YOUR ASSIGNMENT =
Copy out all lines of the material below in which "revêtement" occurs.

== == ==

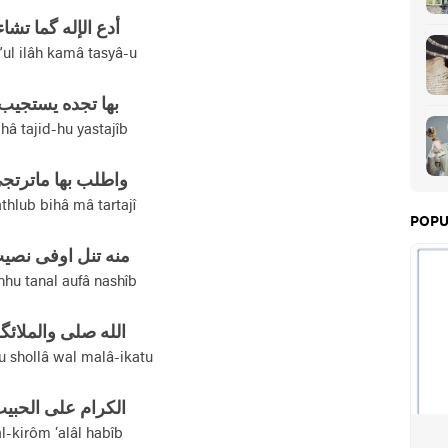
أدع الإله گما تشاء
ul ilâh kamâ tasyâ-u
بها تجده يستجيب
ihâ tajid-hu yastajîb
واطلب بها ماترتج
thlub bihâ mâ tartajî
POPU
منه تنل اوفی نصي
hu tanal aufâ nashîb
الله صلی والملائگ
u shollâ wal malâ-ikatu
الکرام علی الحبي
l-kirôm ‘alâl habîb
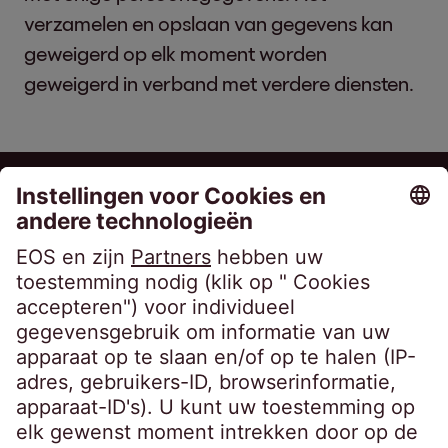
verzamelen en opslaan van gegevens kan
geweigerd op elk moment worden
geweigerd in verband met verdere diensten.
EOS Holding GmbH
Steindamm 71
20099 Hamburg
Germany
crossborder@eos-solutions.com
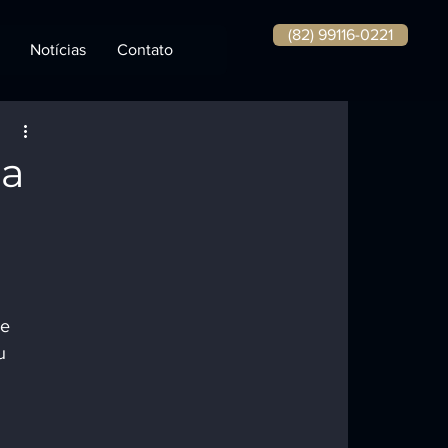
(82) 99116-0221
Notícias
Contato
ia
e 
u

== == ==

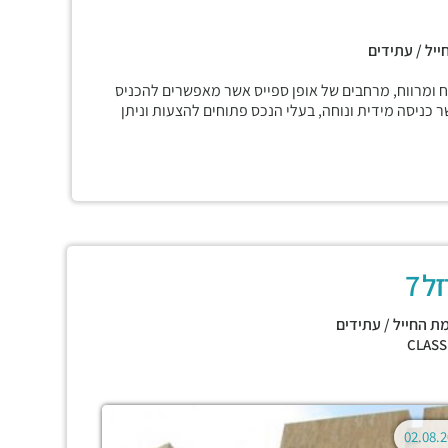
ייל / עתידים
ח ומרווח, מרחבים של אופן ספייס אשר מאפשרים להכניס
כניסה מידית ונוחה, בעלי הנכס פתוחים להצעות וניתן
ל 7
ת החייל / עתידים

== == ==

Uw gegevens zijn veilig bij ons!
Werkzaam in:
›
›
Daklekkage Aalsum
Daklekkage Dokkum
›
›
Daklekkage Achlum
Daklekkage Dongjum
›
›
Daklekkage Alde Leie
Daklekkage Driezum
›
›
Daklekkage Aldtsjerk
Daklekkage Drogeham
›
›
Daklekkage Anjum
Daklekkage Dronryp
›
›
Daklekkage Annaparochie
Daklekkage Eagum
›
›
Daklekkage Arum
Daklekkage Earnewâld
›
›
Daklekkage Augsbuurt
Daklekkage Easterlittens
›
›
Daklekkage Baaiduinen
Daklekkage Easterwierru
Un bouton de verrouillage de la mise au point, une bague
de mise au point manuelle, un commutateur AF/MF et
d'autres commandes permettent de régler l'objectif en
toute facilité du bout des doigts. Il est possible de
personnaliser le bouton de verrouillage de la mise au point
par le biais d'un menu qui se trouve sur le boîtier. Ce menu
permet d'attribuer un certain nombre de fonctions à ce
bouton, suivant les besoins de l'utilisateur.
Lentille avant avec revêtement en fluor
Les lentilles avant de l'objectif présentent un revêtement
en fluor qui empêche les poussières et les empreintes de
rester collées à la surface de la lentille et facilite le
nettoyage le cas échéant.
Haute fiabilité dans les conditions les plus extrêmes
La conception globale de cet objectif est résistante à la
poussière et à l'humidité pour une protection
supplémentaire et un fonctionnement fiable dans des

== == ==

RESULT =
Lentille avant avec revêtement en fluor
Les lentilles avant de l'objectif présentent un revêtement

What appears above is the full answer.